[EXERCISE AIM]: Transcribe the data from the line containing "The authors declare no conflict of interest." through the line containing "Office of the", with both of those lines included.

[DATA UNDER STUDY]:
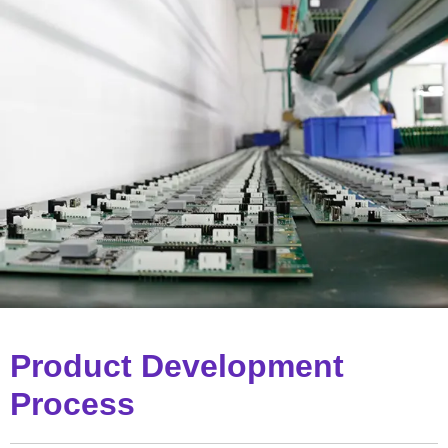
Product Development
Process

* * *

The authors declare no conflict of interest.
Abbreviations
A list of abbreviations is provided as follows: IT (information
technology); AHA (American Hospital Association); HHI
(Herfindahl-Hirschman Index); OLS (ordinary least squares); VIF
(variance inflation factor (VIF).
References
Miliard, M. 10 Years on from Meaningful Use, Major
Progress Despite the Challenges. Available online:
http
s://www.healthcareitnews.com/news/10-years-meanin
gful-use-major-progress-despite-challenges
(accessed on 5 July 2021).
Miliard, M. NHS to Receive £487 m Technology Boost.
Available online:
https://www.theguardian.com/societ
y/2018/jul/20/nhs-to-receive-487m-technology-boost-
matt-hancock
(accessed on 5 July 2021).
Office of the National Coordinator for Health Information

[ANSWER FOR THE TASK]:
The authors declare no conflict of interest.
Abbreviations
A list of abbreviations is provided as follows: IT (information
technology); AHA (American Hospital Association); HHI
(Herfindahl-Hirschman Index); OLS (ordinary least squares); VIF
(variance inflation factor (VIF).
References
Miliard, M. 10 Years on from Meaningful Use, Major
Progress Despite the Challenges. Available online:
http
s://www.healthcareitnews.com/news/10-years-meanin
gful-use-major-progress-despite-challenges
(accessed on 5 July 2021).
Miliard, M. NHS to Receive £487 m Technology Boost.
Available online:
https://www.theguardian.com/societ
y/2018/jul/20/nhs-to-receive-487m-technology-boost-
matt-hancock
(accessed on 5 July 2021).
Office of the National Coordinator for Health Information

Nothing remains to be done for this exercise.